● ACTIVITY
Reproduce, exactly and in full, the lines from the one with "right hip: (150, 274)" through the one with "right shoulder: (290, 191)" in the data below; drop pictures.

*** Begin section ***

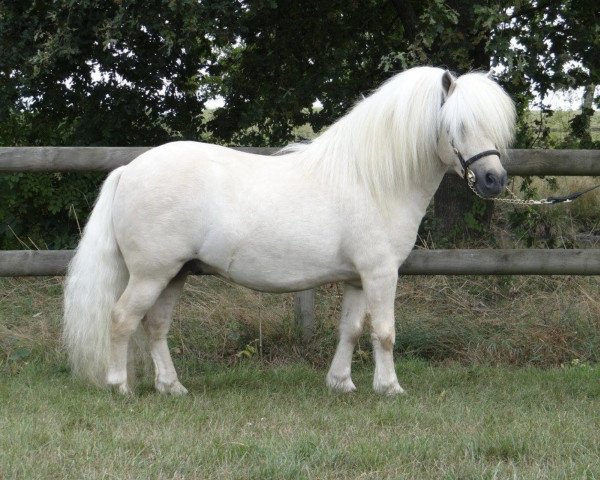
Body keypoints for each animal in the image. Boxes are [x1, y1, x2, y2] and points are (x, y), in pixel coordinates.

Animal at [64, 68, 516, 398]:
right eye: (458, 125)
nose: (494, 180)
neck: (371, 180)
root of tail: (129, 170)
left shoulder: (356, 279)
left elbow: (351, 330)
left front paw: (341, 383)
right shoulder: (380, 273)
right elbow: (384, 333)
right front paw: (390, 388)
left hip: (175, 274)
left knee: (155, 326)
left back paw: (172, 387)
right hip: (150, 274)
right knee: (122, 319)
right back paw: (120, 387)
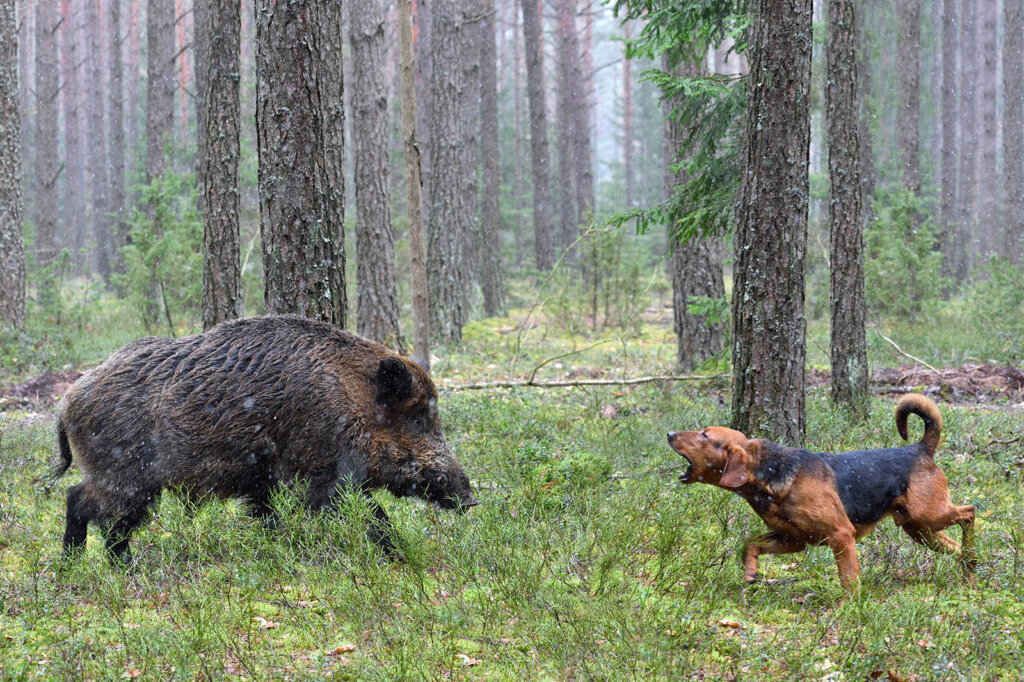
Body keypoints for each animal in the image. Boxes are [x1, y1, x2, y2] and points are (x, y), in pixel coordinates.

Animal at [671, 393, 974, 589]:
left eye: (704, 435)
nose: (670, 434)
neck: (770, 475)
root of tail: (920, 449)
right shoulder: (792, 540)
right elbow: (750, 542)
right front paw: (750, 572)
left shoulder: (841, 536)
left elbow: (849, 581)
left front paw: (849, 612)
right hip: (920, 529)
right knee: (957, 546)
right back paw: (969, 573)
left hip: (928, 516)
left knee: (970, 512)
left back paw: (972, 557)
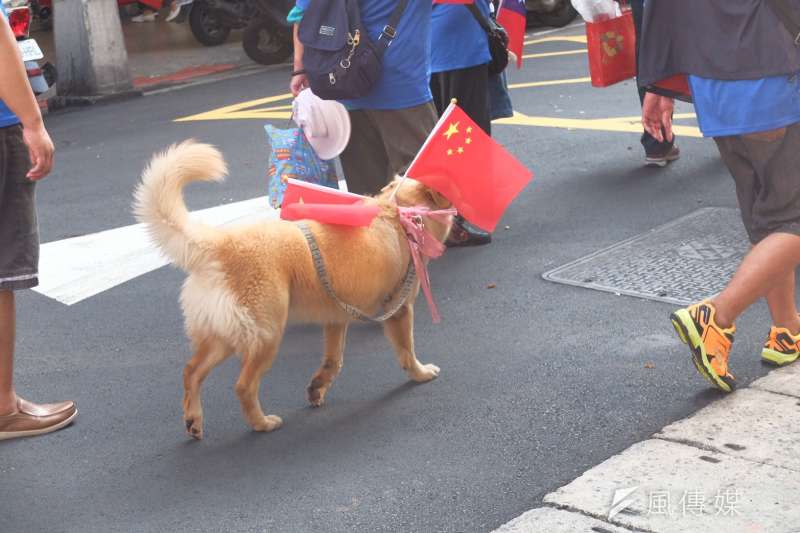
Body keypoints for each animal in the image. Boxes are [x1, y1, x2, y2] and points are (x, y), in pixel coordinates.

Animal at [134, 140, 454, 436]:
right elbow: (406, 351)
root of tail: (222, 244)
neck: (398, 213)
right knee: (243, 386)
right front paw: (421, 374)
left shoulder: (336, 318)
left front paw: (317, 388)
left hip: (223, 334)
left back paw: (193, 421)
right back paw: (262, 423)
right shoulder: (399, 310)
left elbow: (333, 362)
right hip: (266, 335)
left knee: (191, 372)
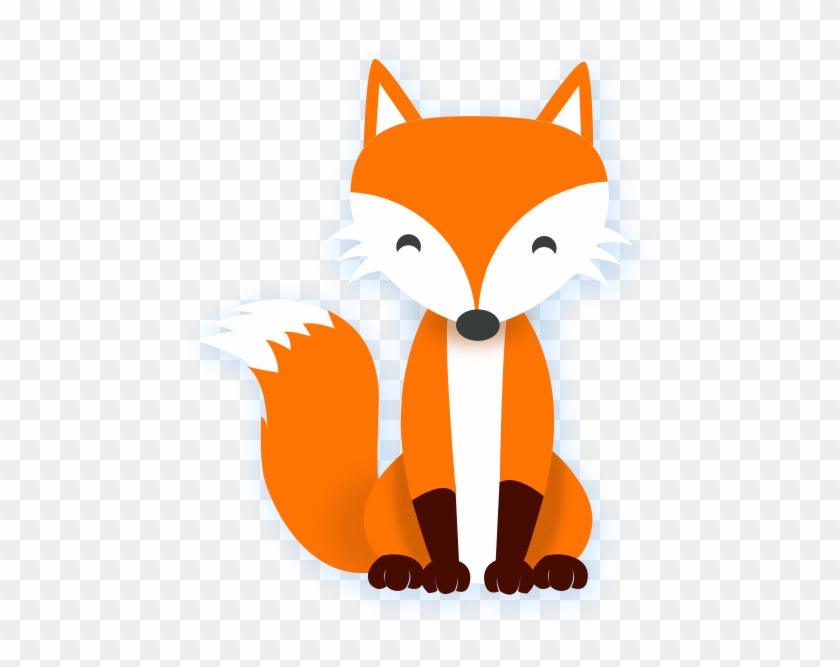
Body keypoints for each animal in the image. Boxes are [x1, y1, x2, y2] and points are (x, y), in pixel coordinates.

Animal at [203, 60, 627, 595]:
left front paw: (510, 573)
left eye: (544, 245)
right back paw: (401, 568)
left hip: (567, 486)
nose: (477, 324)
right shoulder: (426, 442)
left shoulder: (527, 440)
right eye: (409, 244)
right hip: (392, 490)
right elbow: (435, 506)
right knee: (393, 549)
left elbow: (518, 504)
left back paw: (553, 567)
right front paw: (444, 574)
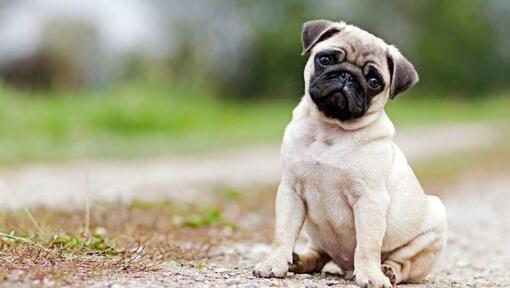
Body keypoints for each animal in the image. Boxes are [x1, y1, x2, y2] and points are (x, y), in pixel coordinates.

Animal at [254, 19, 446, 286]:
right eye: (325, 59)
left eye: (374, 81)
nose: (347, 75)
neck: (330, 129)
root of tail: (344, 267)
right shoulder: (290, 191)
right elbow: (283, 233)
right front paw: (274, 264)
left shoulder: (370, 200)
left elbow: (367, 245)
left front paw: (371, 276)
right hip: (318, 237)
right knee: (318, 254)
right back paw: (299, 260)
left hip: (435, 221)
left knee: (402, 263)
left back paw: (387, 271)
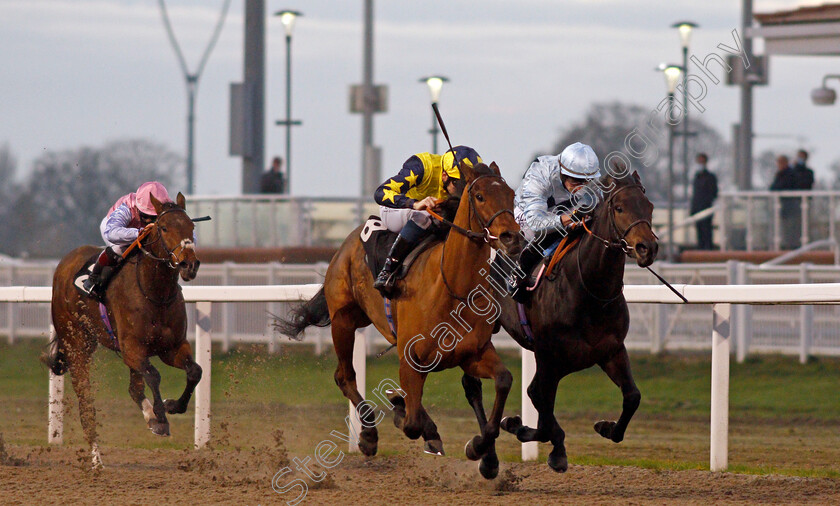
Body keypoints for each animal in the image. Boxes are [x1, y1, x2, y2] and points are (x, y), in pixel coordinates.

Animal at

*** End section ***

● WRITTEN SOLUTION
right hip: (150, 274)
right knee: (122, 319)
right back paw: (120, 387)
Body keypoints for each animal in the image. Boxes are [x1, y1, x2, y2] and points are (x, y), in pixel coordinates.

Animal at [671, 393, 974, 589]:
left eye: (704, 435)
nose: (670, 434)
neck: (770, 475)
root of tail: (920, 449)
right shoulder: (792, 540)
right elbow: (750, 542)
right front paw: (750, 572)
left shoulder: (841, 536)
left elbow: (849, 581)
left front paw: (849, 612)
right hip: (920, 529)
right knee: (957, 546)
right back paw: (969, 573)
left hip: (928, 516)
left knee: (970, 512)
left back paw: (972, 557)
Body keypoints for each animal in the image. Boxes are [x1, y1, x2, y2] and points are (x, y), in pixel coordinates.

Animal at [134, 140, 454, 436]:
right elbow: (406, 351)
root of tail: (222, 244)
neck: (398, 213)
right knee: (243, 386)
right front paw: (421, 374)
left shoulder: (336, 318)
left front paw: (317, 388)
left hip: (223, 334)
left back paw: (193, 421)
right back paw: (262, 423)
right shoulder: (399, 310)
left elbow: (333, 362)
right hip: (266, 335)
left knee: (191, 372)
Body keypoints for each animal in the image. Boxes are [x1, y1, x2, y2] and points are (x, y), in pixel coordinates.

Animal at [203, 60, 627, 595]:
left front paw: (510, 573)
left eye: (544, 245)
right back paw: (401, 568)
left hip: (567, 486)
nose: (477, 324)
right shoulder: (426, 442)
left shoulder: (527, 440)
right eye: (409, 244)
right hip: (392, 490)
right elbow: (435, 506)
right knee: (393, 549)
left elbow: (518, 504)
left back paw: (553, 567)
right front paw: (444, 574)
Body keypoints for each animal in the image. Boxes are [x1, y1, x2, y2] and points are (x, y), in pixel coordinates.

Animal at [254, 19, 446, 286]:
right eye: (325, 59)
left eye: (374, 81)
nose: (347, 75)
neck: (330, 129)
root of tail: (344, 267)
right shoulder: (290, 191)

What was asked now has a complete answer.